Exercise aim:
Write out every line exactly, from the start of the records below to the line with "Rendered at 1241 by 1754 pixels.", and stop there. Don't write out the pictures.

Excerpted data:
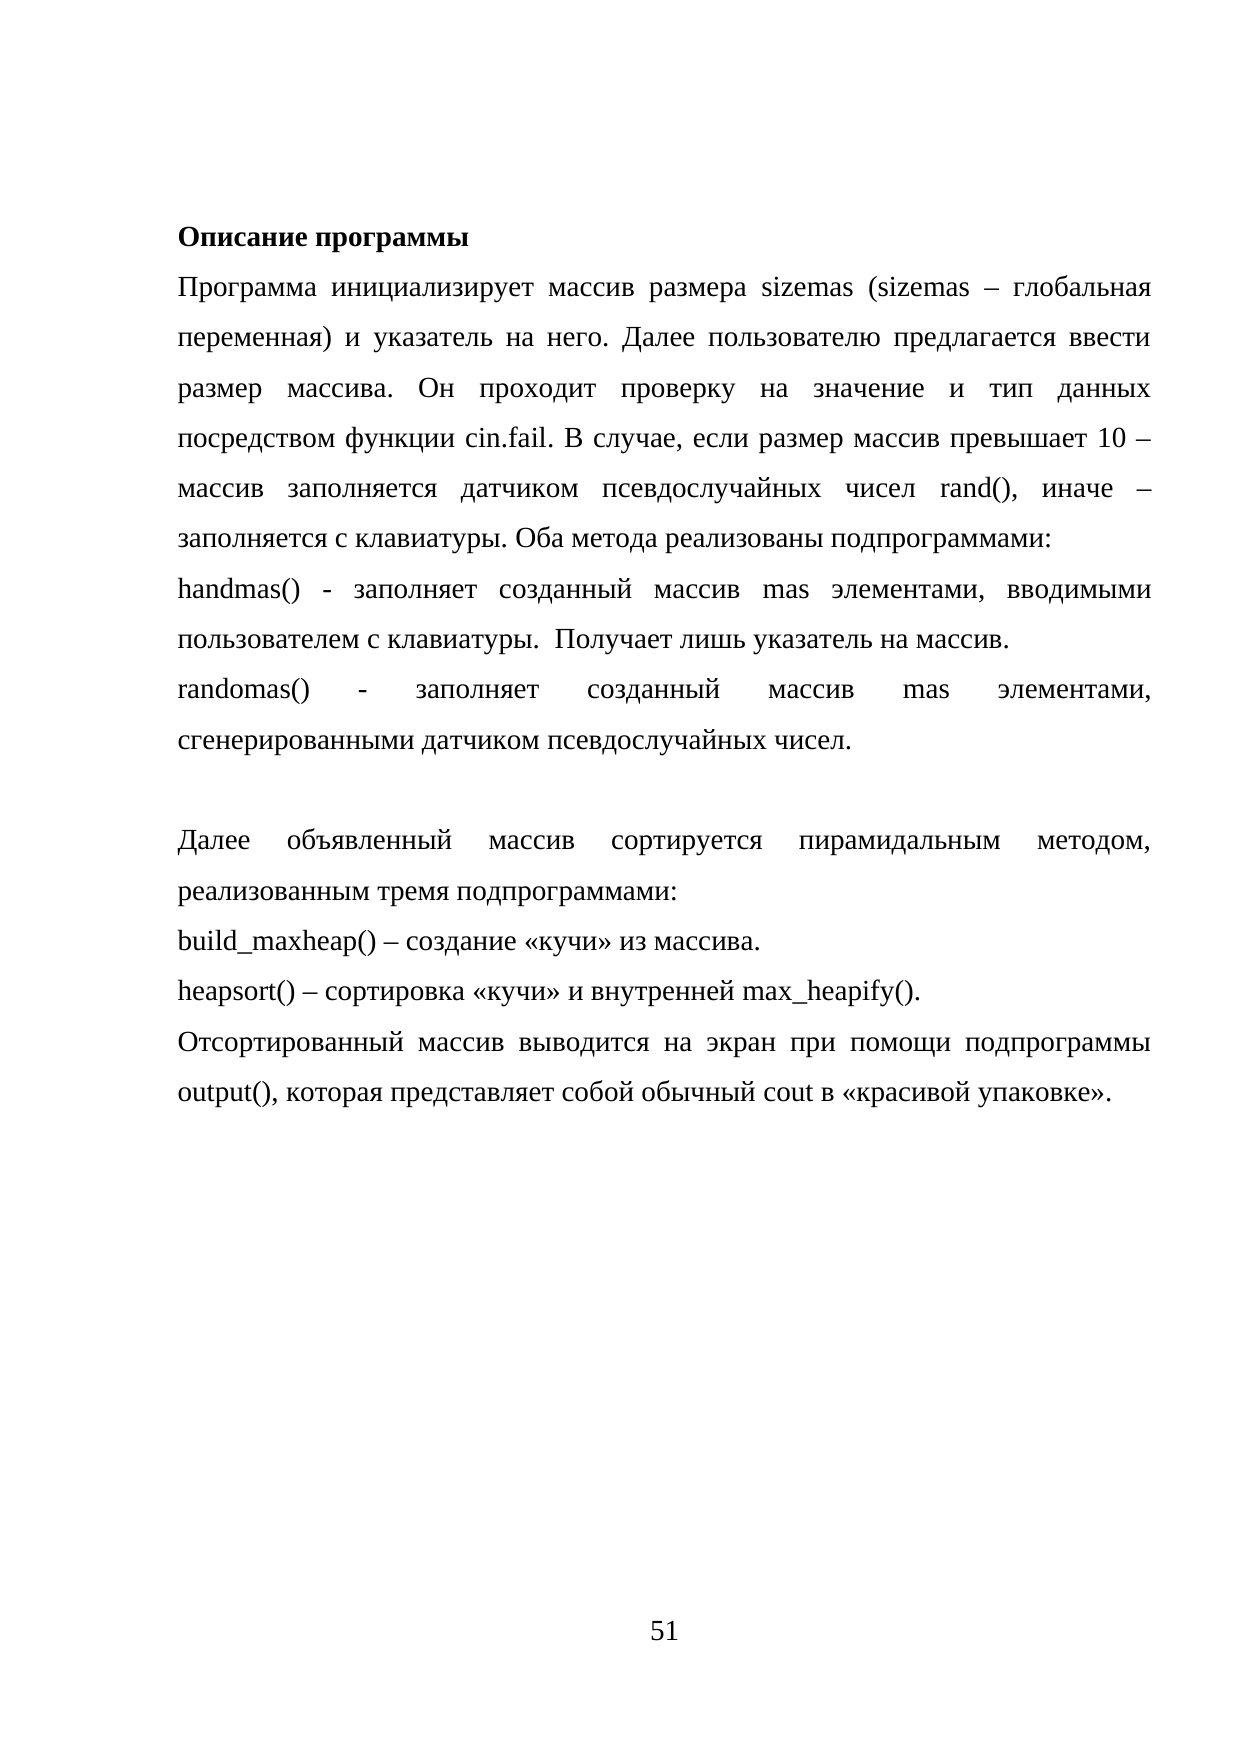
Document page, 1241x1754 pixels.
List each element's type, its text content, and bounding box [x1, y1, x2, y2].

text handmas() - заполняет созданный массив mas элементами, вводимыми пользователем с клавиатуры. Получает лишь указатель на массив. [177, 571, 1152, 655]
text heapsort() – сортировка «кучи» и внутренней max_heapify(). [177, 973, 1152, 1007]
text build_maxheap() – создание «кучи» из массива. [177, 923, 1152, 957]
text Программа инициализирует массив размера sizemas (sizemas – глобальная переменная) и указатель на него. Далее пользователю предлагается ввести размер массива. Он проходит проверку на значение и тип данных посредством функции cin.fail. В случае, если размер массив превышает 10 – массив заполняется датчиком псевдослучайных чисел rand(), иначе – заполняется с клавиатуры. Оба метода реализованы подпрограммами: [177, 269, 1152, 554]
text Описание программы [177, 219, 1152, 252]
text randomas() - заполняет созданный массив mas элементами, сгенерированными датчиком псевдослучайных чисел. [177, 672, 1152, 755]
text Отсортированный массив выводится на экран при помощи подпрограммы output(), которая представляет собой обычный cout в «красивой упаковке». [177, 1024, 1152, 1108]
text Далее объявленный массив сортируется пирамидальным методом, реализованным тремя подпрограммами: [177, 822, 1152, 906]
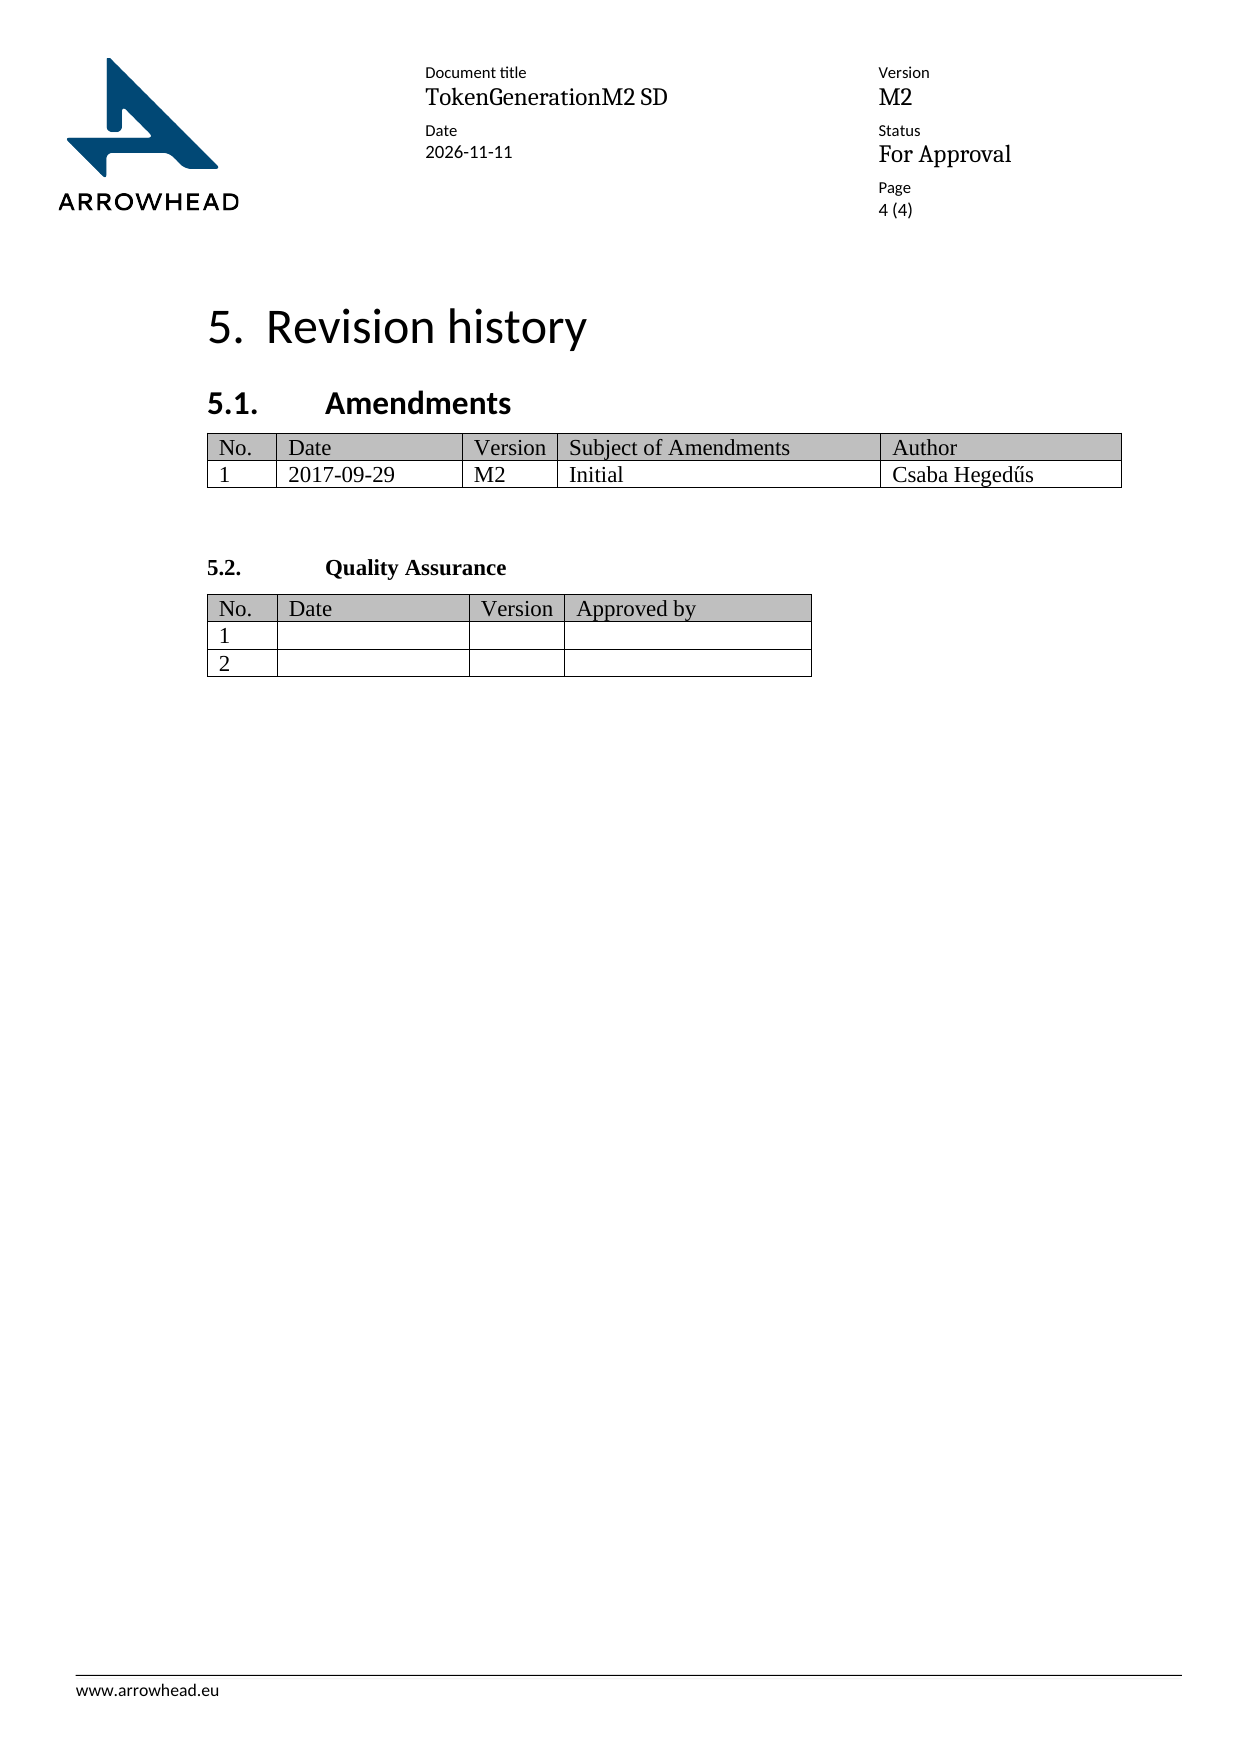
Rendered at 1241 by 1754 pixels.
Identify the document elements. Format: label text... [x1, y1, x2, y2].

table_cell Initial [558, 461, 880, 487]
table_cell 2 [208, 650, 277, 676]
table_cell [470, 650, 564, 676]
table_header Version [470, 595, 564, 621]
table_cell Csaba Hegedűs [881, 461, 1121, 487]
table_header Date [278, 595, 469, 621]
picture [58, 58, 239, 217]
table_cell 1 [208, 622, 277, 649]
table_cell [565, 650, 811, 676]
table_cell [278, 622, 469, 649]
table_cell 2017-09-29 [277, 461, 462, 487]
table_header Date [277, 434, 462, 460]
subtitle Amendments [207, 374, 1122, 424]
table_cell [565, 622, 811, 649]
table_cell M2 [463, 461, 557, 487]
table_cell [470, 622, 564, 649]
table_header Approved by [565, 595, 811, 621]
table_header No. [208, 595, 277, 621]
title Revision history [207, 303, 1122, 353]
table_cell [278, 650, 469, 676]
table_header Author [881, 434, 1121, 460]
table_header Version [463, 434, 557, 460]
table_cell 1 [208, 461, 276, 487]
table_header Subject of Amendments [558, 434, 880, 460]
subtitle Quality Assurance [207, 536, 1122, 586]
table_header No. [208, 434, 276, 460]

The completed task:
Document page, 1241x1754 pixels.
List each element's type, its text content, and bounding box [x1, y1, x2, y2].

text handmas() - заполняет созданный массив mas элементами, вводимыми пользователем с клавиатуры. Получает лишь указатель на массив. [177, 571, 1152, 655]
text heapsort() – сортировка «кучи» и внутренней max_heapify(). [177, 973, 1152, 1007]
text build_maxheap() – создание «кучи» из массива. [177, 923, 1152, 957]
text Программа инициализирует массив размера sizemas (sizemas – глобальная переменная) и указатель на него. Далее пользователю предлагается ввести размер массива. Он проходит проверку на значение и тип данных посредством функции cin.fail. В случае, если размер массив превышает 10 – массив заполняется датчиком псевдослучайных чисел rand(), иначе – заполняется с клавиатуры. Оба метода реализованы подпрограммами: [177, 269, 1152, 554]
text Описание программы [177, 219, 1152, 252]
text randomas() - заполняет созданный массив mas элементами, сгенерированными датчиком псевдослучайных чисел. [177, 672, 1152, 755]
text Отсортированный массив выводится на экран при помощи подпрограммы output(), которая представляет собой обычный cout в «красивой упаковке». [177, 1024, 1152, 1108]
text Далее объявленный массив сортируется пирамидальным методом, реализованным тремя подпрограммами: [177, 822, 1152, 906]
Rendered at 1241 by 1754 pixels.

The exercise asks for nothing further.